On April 11, a barrel bomb fell from a helicopter and struck Kafr Zita — a regular occurrence in many of Syria’s embattled cities. But this time, something was different.
According to reports from sources in the area, after the explosion, the air thickened with the smell of chlorine. Some experienced a burning sensation on their skin and in their eyes while others coughed up foamy blood. Residents saw yellow gas waft through the streets and creep into people’s homes.
Then the nightmare repeated on April 12 — and again on April 16.
Last week, the Organization for the Prohibition of Chemical Weapons announced that it would, “establish the facts surrounding allegations of use of chlorine in Syria.”
Although chlorine is not banned under the Chemical Weapons Convention Syrian President Bashar Assad signed last November, its use as a weapon is. It’s also banned by the Geneva Protocol.
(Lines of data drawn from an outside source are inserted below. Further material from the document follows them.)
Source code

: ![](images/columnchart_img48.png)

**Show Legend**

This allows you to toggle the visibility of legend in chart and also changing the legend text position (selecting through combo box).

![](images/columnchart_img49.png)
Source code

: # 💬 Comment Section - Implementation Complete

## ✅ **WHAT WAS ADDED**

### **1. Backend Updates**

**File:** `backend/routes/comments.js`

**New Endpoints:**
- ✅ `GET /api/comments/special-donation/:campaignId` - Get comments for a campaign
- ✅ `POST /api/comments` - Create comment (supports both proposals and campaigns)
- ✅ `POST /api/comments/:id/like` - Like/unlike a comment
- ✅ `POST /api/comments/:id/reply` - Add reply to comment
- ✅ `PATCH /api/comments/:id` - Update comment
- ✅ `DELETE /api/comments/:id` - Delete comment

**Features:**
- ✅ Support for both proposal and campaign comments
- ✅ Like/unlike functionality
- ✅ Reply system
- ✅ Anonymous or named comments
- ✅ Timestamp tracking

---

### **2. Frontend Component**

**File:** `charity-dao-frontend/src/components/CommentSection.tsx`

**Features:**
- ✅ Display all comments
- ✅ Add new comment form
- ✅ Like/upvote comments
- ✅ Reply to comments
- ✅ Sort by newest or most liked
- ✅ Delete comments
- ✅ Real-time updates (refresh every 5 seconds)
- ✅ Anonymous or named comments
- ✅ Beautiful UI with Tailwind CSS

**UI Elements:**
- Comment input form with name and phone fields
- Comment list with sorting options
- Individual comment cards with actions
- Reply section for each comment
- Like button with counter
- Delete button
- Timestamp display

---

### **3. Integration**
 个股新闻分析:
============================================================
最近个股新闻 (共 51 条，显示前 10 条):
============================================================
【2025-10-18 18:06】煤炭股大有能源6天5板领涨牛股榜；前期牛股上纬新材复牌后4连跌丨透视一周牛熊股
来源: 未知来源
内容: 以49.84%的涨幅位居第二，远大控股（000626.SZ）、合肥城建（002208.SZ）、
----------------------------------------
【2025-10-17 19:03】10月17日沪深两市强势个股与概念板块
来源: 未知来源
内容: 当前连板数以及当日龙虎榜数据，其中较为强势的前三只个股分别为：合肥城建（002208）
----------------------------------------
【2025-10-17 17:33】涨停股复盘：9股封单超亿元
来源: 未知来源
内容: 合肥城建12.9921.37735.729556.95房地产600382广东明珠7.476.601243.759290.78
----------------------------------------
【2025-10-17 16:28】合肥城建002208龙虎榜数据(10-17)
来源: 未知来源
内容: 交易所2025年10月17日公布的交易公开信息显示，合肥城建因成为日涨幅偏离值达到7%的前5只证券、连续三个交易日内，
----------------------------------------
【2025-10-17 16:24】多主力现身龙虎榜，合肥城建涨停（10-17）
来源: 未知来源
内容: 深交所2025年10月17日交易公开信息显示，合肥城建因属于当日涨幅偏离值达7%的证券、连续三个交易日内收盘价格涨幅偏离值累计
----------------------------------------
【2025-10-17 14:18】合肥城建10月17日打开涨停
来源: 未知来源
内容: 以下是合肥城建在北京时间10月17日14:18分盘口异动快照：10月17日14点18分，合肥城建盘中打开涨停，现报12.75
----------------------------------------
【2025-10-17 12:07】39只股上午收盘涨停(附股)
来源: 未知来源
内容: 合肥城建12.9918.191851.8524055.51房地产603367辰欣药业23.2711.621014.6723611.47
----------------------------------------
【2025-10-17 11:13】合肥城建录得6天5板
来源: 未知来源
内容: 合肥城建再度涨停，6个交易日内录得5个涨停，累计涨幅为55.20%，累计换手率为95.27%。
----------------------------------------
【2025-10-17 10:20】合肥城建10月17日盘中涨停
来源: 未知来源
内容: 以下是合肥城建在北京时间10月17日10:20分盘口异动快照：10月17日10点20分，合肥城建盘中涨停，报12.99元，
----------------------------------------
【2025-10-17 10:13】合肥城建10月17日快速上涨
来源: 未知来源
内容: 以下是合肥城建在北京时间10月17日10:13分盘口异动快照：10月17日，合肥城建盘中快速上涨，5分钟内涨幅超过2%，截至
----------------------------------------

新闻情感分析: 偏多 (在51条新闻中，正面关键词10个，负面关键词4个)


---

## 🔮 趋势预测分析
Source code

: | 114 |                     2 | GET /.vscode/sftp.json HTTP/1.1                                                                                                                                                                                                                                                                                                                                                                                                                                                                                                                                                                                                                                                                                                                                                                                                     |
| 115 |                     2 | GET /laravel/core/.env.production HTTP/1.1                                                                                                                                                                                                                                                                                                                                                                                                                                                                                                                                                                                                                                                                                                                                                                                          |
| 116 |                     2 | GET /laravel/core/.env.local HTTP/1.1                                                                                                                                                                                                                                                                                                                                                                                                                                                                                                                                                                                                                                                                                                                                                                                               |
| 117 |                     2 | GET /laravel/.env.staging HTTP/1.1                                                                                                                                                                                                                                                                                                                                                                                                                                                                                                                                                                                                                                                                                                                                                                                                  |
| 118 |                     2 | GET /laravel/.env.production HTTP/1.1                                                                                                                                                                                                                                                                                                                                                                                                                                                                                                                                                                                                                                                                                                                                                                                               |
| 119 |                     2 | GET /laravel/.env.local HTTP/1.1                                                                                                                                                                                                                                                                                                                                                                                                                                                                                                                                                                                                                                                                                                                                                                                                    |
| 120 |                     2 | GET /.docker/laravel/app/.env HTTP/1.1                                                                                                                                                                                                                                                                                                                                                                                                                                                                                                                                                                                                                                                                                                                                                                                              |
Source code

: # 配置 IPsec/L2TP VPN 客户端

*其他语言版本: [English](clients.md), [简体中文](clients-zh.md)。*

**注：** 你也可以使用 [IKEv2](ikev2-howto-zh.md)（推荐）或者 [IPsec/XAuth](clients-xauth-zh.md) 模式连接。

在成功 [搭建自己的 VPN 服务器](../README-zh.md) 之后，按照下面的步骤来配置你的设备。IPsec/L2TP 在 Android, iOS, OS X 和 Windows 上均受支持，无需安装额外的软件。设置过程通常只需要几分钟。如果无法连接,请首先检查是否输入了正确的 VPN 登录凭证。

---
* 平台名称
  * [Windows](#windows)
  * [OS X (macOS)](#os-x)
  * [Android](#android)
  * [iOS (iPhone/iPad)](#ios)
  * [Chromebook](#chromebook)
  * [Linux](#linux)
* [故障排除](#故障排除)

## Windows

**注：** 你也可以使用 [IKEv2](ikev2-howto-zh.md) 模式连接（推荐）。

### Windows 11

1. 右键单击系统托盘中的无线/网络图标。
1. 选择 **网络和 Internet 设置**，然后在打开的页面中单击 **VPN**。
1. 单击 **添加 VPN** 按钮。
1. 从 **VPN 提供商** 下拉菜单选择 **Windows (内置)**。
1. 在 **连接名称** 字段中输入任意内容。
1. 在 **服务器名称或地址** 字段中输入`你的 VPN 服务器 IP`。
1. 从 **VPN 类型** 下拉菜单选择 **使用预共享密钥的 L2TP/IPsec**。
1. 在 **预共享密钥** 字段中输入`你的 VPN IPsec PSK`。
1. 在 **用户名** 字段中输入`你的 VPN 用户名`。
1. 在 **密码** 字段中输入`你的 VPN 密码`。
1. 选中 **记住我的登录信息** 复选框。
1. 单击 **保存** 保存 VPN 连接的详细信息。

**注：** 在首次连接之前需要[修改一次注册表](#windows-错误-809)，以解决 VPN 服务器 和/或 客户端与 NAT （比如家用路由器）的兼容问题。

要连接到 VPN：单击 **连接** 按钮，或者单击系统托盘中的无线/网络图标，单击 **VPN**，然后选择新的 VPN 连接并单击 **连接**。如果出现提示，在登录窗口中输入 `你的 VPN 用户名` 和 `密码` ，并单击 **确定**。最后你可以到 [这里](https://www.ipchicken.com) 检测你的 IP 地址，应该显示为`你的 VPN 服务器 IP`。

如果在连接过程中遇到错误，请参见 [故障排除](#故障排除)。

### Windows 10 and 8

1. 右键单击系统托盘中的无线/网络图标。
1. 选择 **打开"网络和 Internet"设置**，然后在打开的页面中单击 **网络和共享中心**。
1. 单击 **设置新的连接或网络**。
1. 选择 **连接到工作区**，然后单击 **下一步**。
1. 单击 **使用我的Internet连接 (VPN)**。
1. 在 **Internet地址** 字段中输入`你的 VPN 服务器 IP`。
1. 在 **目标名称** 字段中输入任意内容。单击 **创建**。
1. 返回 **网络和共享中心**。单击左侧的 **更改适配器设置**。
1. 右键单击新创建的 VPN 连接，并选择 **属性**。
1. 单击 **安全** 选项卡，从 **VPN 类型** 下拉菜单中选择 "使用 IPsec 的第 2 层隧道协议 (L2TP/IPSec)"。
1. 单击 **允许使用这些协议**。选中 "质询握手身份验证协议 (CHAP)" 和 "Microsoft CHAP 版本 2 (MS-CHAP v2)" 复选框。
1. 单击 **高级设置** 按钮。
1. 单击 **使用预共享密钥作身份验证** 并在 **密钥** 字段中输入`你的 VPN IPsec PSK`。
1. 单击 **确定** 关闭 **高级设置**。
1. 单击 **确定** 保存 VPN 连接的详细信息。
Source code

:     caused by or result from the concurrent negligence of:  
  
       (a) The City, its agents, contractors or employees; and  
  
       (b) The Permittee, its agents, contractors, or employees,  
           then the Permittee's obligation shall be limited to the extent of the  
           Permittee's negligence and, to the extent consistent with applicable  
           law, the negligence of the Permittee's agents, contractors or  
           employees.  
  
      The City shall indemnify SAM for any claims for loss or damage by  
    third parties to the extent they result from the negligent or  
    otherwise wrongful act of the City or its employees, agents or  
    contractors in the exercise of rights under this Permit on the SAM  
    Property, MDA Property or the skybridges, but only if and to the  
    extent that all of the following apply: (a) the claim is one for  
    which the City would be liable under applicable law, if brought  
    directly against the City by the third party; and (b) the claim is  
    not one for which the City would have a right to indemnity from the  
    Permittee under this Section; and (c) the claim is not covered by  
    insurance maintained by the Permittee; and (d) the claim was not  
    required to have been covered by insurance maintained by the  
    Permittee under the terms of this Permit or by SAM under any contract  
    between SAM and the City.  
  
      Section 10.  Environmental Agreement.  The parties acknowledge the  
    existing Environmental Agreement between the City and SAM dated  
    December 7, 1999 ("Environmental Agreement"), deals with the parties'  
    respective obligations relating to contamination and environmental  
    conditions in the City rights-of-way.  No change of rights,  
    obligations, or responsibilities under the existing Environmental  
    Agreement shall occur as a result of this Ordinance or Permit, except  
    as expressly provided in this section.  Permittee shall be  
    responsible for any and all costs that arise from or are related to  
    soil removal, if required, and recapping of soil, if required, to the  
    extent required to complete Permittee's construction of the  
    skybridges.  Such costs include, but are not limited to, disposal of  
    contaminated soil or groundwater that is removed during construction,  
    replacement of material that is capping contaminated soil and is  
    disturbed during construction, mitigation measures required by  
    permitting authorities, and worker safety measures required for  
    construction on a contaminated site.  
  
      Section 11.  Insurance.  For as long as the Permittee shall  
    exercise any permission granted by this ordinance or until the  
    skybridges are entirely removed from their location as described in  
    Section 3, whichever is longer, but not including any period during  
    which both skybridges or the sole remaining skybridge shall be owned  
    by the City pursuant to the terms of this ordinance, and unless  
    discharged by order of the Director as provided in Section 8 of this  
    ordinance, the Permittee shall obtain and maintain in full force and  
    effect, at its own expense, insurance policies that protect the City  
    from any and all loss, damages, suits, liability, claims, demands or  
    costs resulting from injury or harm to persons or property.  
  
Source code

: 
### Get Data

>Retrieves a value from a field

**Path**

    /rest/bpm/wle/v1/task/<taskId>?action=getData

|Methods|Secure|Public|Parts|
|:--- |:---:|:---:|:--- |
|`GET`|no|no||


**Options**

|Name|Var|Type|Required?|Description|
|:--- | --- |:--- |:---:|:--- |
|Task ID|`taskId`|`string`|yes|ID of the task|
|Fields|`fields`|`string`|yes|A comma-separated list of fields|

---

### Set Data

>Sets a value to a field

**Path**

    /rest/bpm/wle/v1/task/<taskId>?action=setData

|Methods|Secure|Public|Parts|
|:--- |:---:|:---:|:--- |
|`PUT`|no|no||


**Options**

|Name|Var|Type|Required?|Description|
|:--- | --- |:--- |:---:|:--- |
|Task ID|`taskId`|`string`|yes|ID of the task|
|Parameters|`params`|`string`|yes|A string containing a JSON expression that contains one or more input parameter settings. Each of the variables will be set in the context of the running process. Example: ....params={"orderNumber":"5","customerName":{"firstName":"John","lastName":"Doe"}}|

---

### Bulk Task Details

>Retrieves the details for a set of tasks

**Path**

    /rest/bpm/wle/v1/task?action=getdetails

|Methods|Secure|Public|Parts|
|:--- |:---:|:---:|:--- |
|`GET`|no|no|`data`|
The Syrian Observatory for Human Rights reported that the war has resulted in more than 150,000 deaths. This grisly number is hard to verify; the U.N. stopped counting after it reached 100,000 last July. But the staggering refugee crisis isn’t: Almost 2.7 million Syrians are now registered in neighboring countries.
The situation keeps getting worse in Syria, and the victory in securing most of Assad’s chemical weapons looks increasingly hollow.